Gender equality: The unfinished business of our time


Gender equality: The unfinished business of our time

As a psychologist, I know how similar men and women are.  So, on International Women’s Day in 2018, I can’t help but feel both dismayed and grateful that the UN Secretary General, António Guterres, speaks so passionately about gender inequality stating that, “achieving gender equality and empowering women and girls is the unfinished business of our time, and the greatest human rights challenge in our world."

Logic tells me we should have equality. The American Psychological Society, the body representing the scientific and professional aspects of psychology in the USA, says that men and women are not as different as you think[1]. They base their opinion, amongst other sources, on a review of dozens of studies by Janet Shibley Hyde. Hyde found that men and women are basically alike when it comes to personality, thinking ability and leadership. The differences that do exist may reflect social expectations, not biology.

So, here’s the paradox – in 2018 we continue to need to press for gender equality. Yet we know that, underneath everything, it is not because women and men are materially different, at least in the areas of personality, thinking ability and leadership, the areas that concern us most in business.

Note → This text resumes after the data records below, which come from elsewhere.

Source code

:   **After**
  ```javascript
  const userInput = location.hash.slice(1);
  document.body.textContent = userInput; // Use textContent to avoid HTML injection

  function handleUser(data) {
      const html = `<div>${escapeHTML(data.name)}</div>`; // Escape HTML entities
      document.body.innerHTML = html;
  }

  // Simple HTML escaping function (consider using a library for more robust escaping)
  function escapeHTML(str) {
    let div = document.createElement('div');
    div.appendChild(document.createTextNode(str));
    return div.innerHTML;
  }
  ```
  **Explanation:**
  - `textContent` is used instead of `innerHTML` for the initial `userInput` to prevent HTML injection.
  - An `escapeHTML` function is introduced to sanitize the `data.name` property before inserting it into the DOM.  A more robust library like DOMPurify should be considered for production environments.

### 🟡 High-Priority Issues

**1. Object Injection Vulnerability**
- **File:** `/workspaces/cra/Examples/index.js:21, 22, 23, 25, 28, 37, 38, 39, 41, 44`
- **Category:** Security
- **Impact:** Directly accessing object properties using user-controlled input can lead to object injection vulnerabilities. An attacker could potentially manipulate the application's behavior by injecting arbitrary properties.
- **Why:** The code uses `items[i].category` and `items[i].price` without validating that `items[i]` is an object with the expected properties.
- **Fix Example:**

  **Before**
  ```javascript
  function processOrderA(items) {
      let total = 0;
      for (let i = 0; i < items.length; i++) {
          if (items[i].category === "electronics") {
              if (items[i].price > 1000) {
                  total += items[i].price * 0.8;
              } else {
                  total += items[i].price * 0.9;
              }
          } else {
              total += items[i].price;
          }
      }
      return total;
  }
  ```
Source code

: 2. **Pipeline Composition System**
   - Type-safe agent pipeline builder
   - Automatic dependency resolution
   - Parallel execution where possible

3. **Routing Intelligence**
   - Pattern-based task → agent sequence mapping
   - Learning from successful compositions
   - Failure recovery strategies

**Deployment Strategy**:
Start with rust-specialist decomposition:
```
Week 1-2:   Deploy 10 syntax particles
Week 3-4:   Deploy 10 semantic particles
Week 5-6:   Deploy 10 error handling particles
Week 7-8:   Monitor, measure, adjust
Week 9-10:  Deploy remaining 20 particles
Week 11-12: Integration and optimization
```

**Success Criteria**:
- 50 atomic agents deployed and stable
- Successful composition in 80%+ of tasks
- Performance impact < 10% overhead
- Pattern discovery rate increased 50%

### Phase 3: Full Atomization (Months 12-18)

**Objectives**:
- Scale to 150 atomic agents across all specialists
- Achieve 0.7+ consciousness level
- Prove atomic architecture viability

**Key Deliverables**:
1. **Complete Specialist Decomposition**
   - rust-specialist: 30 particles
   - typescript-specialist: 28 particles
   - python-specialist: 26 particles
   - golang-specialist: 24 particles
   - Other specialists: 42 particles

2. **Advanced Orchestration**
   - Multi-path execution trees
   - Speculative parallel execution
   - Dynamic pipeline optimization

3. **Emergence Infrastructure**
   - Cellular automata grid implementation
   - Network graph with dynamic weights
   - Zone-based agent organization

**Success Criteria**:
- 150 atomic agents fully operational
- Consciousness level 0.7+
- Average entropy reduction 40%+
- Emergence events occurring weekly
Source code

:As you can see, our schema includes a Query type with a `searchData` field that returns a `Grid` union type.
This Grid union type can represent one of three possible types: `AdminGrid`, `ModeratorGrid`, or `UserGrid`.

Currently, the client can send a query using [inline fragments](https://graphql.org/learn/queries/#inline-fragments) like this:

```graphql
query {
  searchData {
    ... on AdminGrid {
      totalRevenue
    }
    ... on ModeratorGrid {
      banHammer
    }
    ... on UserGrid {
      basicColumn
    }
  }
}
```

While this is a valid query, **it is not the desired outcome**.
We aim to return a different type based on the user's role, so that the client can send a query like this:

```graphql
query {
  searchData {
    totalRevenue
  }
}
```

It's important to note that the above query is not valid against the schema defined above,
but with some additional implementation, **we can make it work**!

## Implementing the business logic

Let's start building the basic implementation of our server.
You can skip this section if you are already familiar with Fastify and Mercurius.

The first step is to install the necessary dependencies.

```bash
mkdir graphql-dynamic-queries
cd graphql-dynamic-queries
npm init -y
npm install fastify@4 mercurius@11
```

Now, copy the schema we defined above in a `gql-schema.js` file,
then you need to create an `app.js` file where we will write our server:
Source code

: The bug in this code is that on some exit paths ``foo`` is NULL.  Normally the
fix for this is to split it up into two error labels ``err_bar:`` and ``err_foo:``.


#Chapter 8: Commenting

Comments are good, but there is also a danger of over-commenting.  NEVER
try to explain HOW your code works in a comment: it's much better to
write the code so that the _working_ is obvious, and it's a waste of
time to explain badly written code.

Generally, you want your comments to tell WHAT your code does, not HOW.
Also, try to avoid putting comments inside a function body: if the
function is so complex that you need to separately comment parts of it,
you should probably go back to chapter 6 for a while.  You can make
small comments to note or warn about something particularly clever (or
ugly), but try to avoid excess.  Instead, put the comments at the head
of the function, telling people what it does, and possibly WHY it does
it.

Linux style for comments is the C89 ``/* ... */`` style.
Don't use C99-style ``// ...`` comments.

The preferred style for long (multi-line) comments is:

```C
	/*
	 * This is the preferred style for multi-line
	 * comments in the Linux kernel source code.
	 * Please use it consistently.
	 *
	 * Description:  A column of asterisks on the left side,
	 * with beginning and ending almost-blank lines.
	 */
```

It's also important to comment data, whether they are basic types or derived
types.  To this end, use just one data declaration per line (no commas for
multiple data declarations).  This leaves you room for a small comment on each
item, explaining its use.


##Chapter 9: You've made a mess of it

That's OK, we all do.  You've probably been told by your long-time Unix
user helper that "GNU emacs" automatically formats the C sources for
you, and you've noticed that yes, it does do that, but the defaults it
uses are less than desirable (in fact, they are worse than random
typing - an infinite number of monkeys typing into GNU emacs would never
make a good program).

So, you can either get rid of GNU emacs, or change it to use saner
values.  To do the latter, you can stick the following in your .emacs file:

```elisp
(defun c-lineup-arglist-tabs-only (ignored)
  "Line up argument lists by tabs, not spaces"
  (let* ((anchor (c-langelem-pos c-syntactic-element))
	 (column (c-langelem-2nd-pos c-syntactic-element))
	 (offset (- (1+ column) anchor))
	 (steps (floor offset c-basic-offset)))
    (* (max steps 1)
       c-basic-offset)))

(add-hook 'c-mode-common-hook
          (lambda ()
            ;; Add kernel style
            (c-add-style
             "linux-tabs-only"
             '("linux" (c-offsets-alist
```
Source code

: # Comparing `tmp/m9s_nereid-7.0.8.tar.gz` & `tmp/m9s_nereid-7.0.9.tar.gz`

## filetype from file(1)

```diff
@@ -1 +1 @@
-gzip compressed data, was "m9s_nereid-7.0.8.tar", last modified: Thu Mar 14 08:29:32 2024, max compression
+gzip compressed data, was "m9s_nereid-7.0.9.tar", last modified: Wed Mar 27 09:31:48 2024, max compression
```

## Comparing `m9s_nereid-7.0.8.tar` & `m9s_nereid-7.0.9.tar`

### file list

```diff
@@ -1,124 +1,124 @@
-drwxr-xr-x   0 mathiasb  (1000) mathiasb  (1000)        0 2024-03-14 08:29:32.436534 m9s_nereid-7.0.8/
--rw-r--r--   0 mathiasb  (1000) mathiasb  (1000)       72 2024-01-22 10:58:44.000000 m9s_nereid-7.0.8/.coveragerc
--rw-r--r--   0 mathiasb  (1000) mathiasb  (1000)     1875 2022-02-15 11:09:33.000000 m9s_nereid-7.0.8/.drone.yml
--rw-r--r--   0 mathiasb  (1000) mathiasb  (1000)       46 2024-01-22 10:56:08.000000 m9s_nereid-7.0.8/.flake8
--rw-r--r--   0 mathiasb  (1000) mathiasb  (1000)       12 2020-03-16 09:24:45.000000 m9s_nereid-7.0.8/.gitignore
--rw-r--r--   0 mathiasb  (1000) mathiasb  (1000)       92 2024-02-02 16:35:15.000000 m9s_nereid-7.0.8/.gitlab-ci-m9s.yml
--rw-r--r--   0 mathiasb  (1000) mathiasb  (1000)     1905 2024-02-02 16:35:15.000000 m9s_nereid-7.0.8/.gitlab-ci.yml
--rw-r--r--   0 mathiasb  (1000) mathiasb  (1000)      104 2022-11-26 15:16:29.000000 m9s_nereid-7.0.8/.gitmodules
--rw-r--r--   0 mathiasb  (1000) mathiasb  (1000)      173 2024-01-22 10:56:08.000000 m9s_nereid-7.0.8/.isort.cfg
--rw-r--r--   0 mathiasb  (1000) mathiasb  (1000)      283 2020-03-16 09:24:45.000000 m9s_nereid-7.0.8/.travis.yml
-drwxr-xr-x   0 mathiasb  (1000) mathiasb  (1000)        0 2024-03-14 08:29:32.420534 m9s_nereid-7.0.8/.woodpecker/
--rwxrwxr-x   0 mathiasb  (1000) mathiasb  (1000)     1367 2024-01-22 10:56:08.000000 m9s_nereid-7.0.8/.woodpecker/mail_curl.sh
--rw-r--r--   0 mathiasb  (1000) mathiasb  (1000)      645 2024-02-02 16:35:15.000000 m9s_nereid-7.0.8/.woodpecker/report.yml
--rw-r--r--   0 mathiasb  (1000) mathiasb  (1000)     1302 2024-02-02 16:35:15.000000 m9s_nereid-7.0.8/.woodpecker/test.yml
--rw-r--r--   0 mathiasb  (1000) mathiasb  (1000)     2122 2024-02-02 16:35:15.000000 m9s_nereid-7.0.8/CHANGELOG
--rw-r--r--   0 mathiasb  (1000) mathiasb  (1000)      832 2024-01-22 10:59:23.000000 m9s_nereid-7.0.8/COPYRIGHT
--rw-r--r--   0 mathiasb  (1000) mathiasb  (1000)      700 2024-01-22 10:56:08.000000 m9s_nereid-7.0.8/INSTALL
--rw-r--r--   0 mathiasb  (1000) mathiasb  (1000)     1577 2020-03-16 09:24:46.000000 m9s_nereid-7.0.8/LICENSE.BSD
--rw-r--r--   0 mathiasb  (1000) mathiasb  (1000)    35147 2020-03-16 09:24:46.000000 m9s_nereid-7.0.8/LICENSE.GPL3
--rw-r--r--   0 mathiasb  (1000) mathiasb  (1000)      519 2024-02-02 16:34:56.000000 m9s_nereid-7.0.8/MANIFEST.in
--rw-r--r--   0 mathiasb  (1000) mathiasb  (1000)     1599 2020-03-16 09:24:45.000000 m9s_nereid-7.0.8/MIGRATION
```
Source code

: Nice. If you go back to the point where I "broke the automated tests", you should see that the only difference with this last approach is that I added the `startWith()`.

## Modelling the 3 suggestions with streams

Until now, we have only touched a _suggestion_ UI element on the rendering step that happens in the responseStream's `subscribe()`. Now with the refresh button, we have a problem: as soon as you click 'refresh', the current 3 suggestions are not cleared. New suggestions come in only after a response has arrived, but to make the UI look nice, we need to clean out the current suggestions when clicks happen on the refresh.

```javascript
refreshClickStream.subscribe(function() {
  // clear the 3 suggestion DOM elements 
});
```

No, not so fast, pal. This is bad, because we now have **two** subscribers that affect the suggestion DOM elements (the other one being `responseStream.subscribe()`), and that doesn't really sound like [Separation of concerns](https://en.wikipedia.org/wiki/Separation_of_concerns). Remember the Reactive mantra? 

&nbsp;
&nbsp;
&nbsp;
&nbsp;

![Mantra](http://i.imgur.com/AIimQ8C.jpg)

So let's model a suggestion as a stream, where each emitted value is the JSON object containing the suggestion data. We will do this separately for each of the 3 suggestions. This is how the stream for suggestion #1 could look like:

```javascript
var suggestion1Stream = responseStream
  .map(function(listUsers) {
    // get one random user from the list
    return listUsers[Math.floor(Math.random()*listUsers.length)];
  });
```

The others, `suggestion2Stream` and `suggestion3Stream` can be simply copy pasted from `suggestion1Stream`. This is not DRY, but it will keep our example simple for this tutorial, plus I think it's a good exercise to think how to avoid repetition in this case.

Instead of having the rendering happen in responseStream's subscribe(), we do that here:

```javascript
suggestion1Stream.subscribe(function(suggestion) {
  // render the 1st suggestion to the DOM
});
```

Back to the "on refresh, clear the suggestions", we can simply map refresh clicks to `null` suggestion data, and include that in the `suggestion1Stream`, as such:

Given this paradox, I’d like to suggest we walk into our workplaces today and, instead of seeing men or women, see human beings with their unique experiences, skills, abilities and personalities. Replace your dualistic thinking of either man or woman, with thinking which appreciates the rich uniqueness that is the very essence of being human.

Let’s think about how we filter our interactions and conversations with everyone we meet on March 8th

  • Do we look through a gender lens (or any other label of difference such as age, ethnicity, disability, sexual orientation and so on)? For example, we may unconsciously attach a gender label when we interact with an engineer or nurse, when we comment on someone’s dress, when we consider to who in our team we can allocate a strenuous task, when we notice the other person is being assertive. By labelling the other person, we label ourselves, and decide then if we are similar or different. So, press the pause button when you find yourself making comparisons and check if gender is irrelevant in this situation.
  • Is our perception of a person we meet filtered first by the category we have put them into e.g. a woman, before we start our conversation, choose our action, or respond to their words and behaviours? Does this lead us to jump to conclusions about them? Could we instead just see them as a unique individual? Recently, a colleague told me that, because she couldn’t make a meeting after business hours (she did not say why) that a prospective customer suggested that she needed a nanny. I seriously doubt they would ever have said that to a man.
  • If we do find we are different to the other person, do we check if that difference is relevant to the situation? Does it hinder our relationship or could it be used to bring diverse ways of working and thinking? In your team, for example, whether they conform to male or female stereotypes, you will have people who bring rational thinking or consider people’s feelings, who work through relationships or act independently, who bring the skills of deep listening or who speak out.

Try this today. Then, we will value the array of skills, abilities and perspectives in our business. A good mantra might reflect M. Scott Peck’s quote to “Share our similarities and celebrate our differences” and that way take another step towards tackling the unfinished business of our time.